À 10 heures, plus de 200 enseignants et membres du personnel scolaire avaient publié sur la plateforme « Grève minute par minute » des informations concernant l’impact de la grève nationale des enseignants spécialisés lancée par la Fenprof, la S.TO.P., le Syndicat national des enseignants diplômés des écoles polytechniques et universitaires (SPLIU) et le Syndicat des enseignants, techniciens supérieurs, assistants techniques et opérationnels (SINAPE).

Les données ont révélé qu'au moins 138 écoles étaient fermées ou fonctionnaient de manière restreinte dans 62 municipalités, la grande majorité sur la côte, en raison de manifestations visant à obtenir de meilleures conditions de travail pour les enseignants d'une seule matière, qui réclament des conditions équivalentes à celles de leurs collègues d'autres niveaux d'enseignement.

Des informations illustrant l’impact de la grève sont publiées sur l’observatoire en ligne « Grève minute par minute » de metaPROF, une plateforme créée par des enseignants.

La plateforme a été constamment mise à jour tout au long de la matinée. Elle a commencé la journée avec seulement 8 entrées, mais environ une heure plus tard, il y en avait déjà plus de 200, et vers 10h30, on en comptait plus de 300.

La plupart des écoles fermées se trouvent sur la côte, en particulier dans la région de Lisbonne, comme l’école primaire Santa Iria da Azoia, à Loures, ou l’école Pedro Eanes Lobato, à Seixal, mais on signale également des fermetures plus au nord, comme celle de l'école de Paião, dans la région de Figueira da Foz.

Les enseignants du préscolaire et du premier cycle réclament la valorisation de l’enseignement en classe unique et une réduction du temps de travail à 22 heures d’enseignement hebdomadaires, comme c’est le cas dans les autres cycles de l’enseignement.

La réduction du temps d’enseignement en fonction de l’âge, dans les mêmes conditions que les enseignants d’autres groupes de recrutement ; la réduction du temps d’enseignement en fonction des performances professionnelles ; et l’attribution des responsabilités de prise en charge à d’autres professionnels de l’éducation constituent d’autres revendications de ces enseignants.
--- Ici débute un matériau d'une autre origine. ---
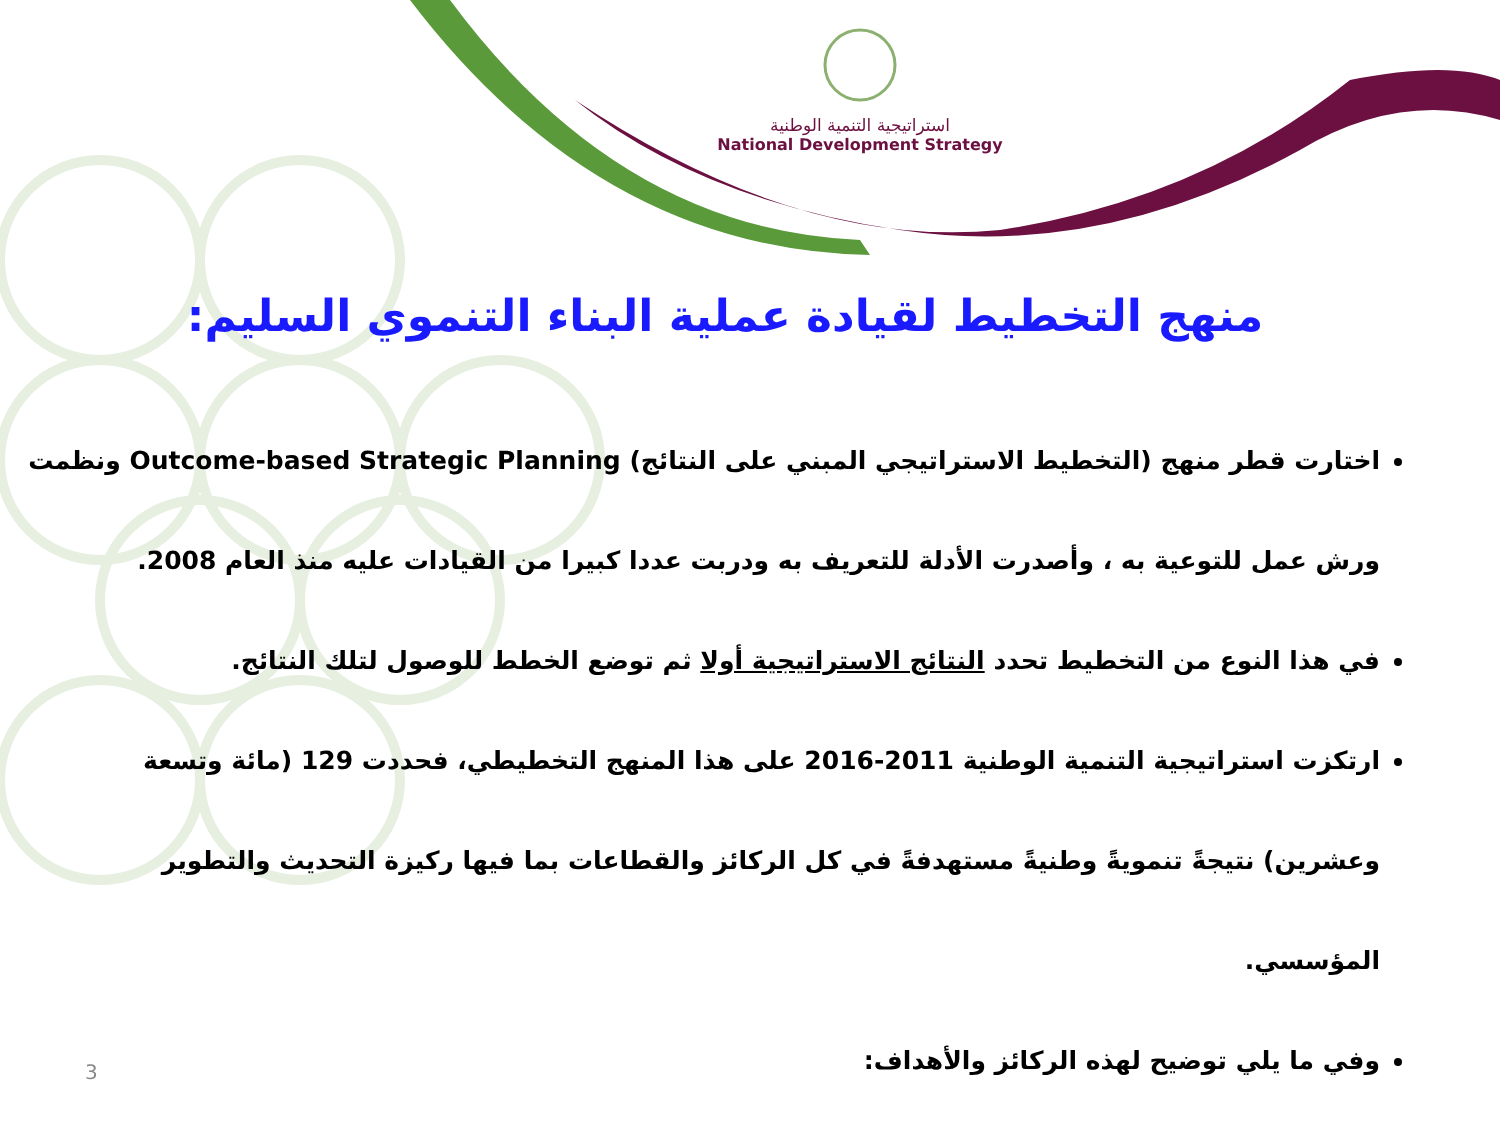استراتيجية التنمية الوطنية
National Development Strategy
منهج التخطيط لقيادة عملية البناء التنموي السليم:
اختارت قطر منهج (التخطيط الاستراتيجي المبني على النتائج) Outcome-based Strategic Planning ونظمت ورش عمل للتوعية به ، وأصدرت الأدلة للتعريف به ودربت عددا كبيرا من القيادات عليه منذ العام 2008.
في هذا النوع من التخطيط تحدد النتائج الاستراتيجية أولا ثم توضع الخطط للوصول لتلك النتائج.
ارتكزت استراتيجية التنمية الوطنية 2011-2016 على هذا المنهج التخطيطي، فحددت 129 (مائة وتسعة وعشرين) نتيجةً تنمويةً وطنيةً مستهدفةً في كل الركائز والقطاعات بما فيها ركيزة التحديث والتطوير المؤسسي.
وفي ما يلي توضيح لهذه الركائز والأهداف:
3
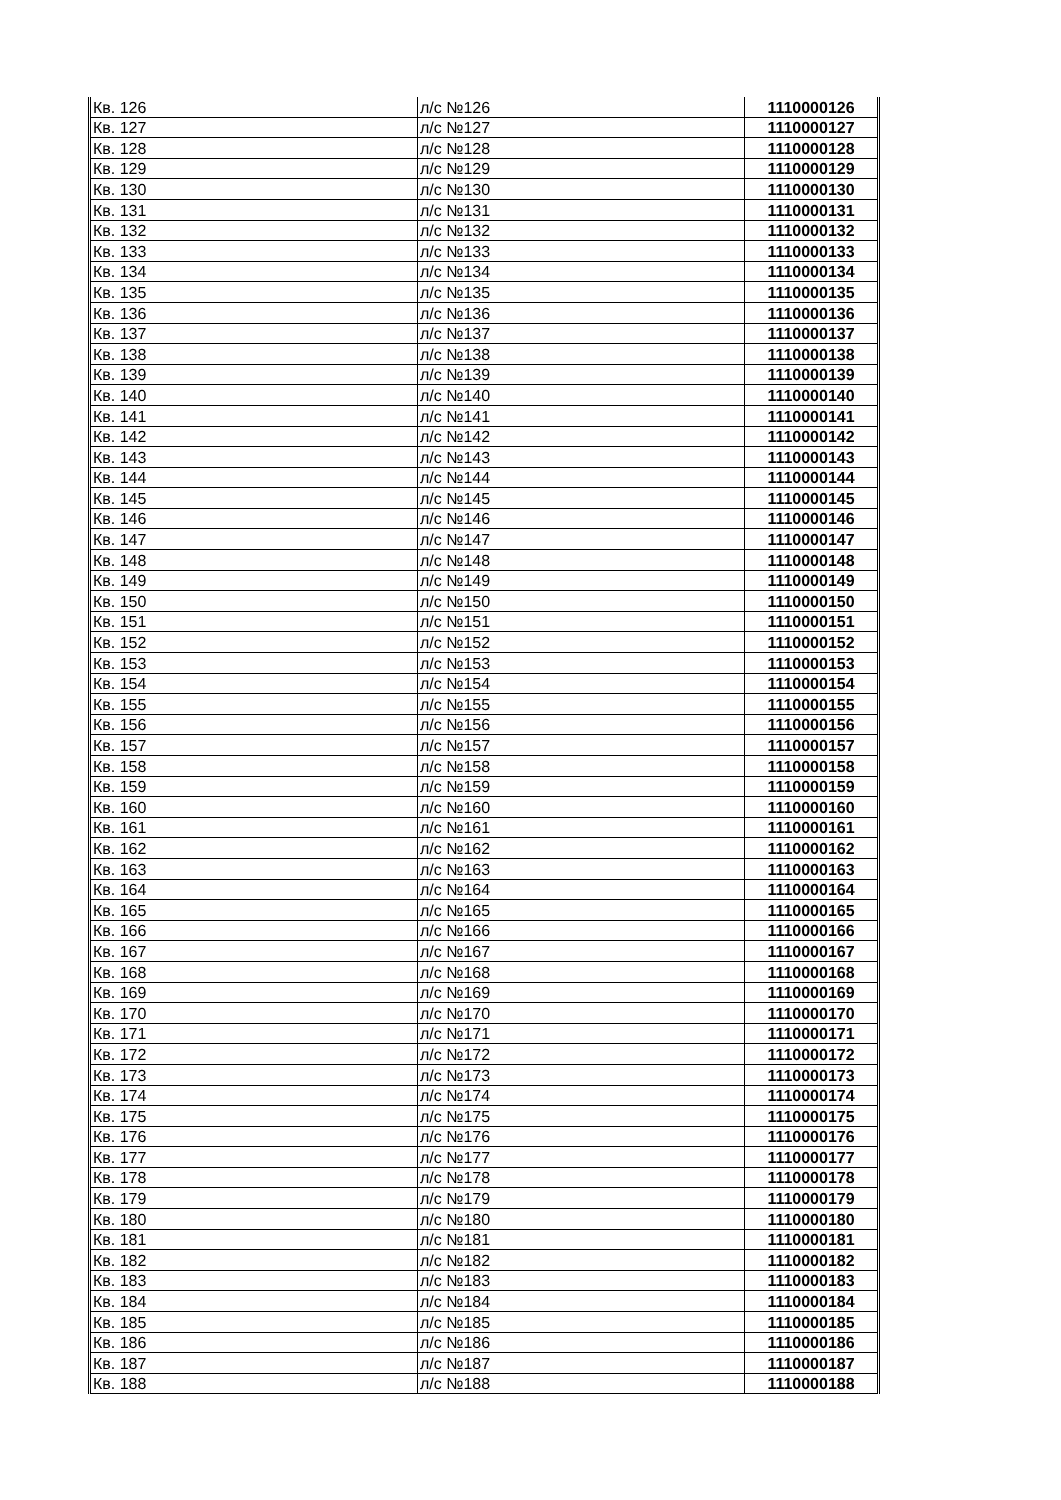| Кв. 126 | л/с №126 | 1110000126 |
| Кв. 127 | л/с №127 | 1110000127 |
| Кв. 128 | л/с №128 | 1110000128 |
| Кв. 129 | л/с №129 | 1110000129 |
| Кв. 130 | л/с №130 | 1110000130 |
| Кв. 131 | л/с №131 | 1110000131 |
| Кв. 132 | л/с №132 | 1110000132 |
| Кв. 133 | л/с №133 | 1110000133 |
| Кв. 134 | л/с №134 | 1110000134 |
| Кв. 135 | л/с №135 | 1110000135 |
| Кв. 136 | л/с №136 | 1110000136 |
| Кв. 137 | л/с №137 | 1110000137 |
| Кв. 138 | л/с №138 | 1110000138 |
| Кв. 139 | л/с №139 | 1110000139 |
| Кв. 140 | л/с №140 | 1110000140 |
| Кв. 141 | л/с №141 | 1110000141 |
| Кв. 142 | л/с №142 | 1110000142 |
| Кв. 143 | л/с №143 | 1110000143 |
| Кв. 144 | л/с №144 | 1110000144 |
| Кв. 145 | л/с №145 | 1110000145 |
| Кв. 146 | л/с №146 | 1110000146 |
| Кв. 147 | л/с №147 | 1110000147 |
| Кв. 148 | л/с №148 | 1110000148 |
| Кв. 149 | л/с №149 | 1110000149 |
| Кв. 150 | л/с №150 | 1110000150 |
| Кв. 151 | л/с №151 | 1110000151 |
| Кв. 152 | л/с №152 | 1110000152 |
| Кв. 153 | л/с №153 | 1110000153 |
| Кв. 154 | л/с №154 | 1110000154 |
| Кв. 155 | л/с №155 | 1110000155 |
| Кв. 156 | л/с №156 | 1110000156 |
| Кв. 157 | л/с №157 | 1110000157 |
| Кв. 158 | л/с №158 | 1110000158 |
| Кв. 159 | л/с №159 | 1110000159 |
| Кв. 160 | л/с №160 | 1110000160 |
| Кв. 161 | л/с №161 | 1110000161 |
| Кв. 162 | л/с №162 | 1110000162 |
| Кв. 163 | л/с №163 | 1110000163 |
| Кв. 164 | л/с №164 | 1110000164 |
| Кв. 165 | л/с №165 | 1110000165 |
| Кв. 166 | л/с №166 | 1110000166 |
| Кв. 167 | л/с №167 | 1110000167 |
| Кв. 168 | л/с №168 | 1110000168 |
| Кв. 169 | л/с №169 | 1110000169 |
| Кв. 170 | л/с №170 | 1110000170 |
| Кв. 171 | л/с №171 | 1110000171 |
| Кв. 172 | л/с №172 | 1110000172 |
| Кв. 173 | л/с №173 | 1110000173 |
| Кв. 174 | л/с №174 | 1110000174 |
| Кв. 175 | л/с №175 | 1110000175 |
| Кв. 176 | л/с №176 | 1110000176 |
| Кв. 177 | л/с №177 | 1110000177 |
| Кв. 178 | л/с №178 | 1110000178 |
| Кв. 179 | л/с №179 | 1110000179 |
| Кв. 180 | л/с №180 | 1110000180 |
| Кв. 181 | л/с №181 | 1110000181 |
| Кв. 182 | л/с №182 | 1110000182 |
| Кв. 183 | л/с №183 | 1110000183 |
| Кв. 184 | л/с №184 | 1110000184 |
| Кв. 185 | л/с №185 | 1110000185 |
| Кв. 186 | л/с №186 | 1110000186 |
| Кв. 187 | л/с №187 | 1110000187 |
| Кв. 188 | л/с №188 | 1110000188 |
Ce groupe d’enseignants demande également que l’âge de la retraite soit abaissé à 60 ans.

La grande majorité des enseignants se sont dits épuisés, en partie à cause d’une charge de travail excessive, selon une étude menée par le Mouvement des enseignants des systèmes à classe unique (MPM) et la plateforme Metaprof, qui a recueilli 7 072 réponses d’enseignants des écoles publiques et des regroupements scolaires nationaux dans l’enseignement préscolaire et primaire.

Cette étude, menée entre février et mars de cette année, dresse un tableau inquiétant : 86 % des participants considèrent l’enseignement en classe à enseignant unique comme une profession menant à un épuisement professionnel rapide, et 72 % se plaignent du manque de ressources humaines dans les écoles.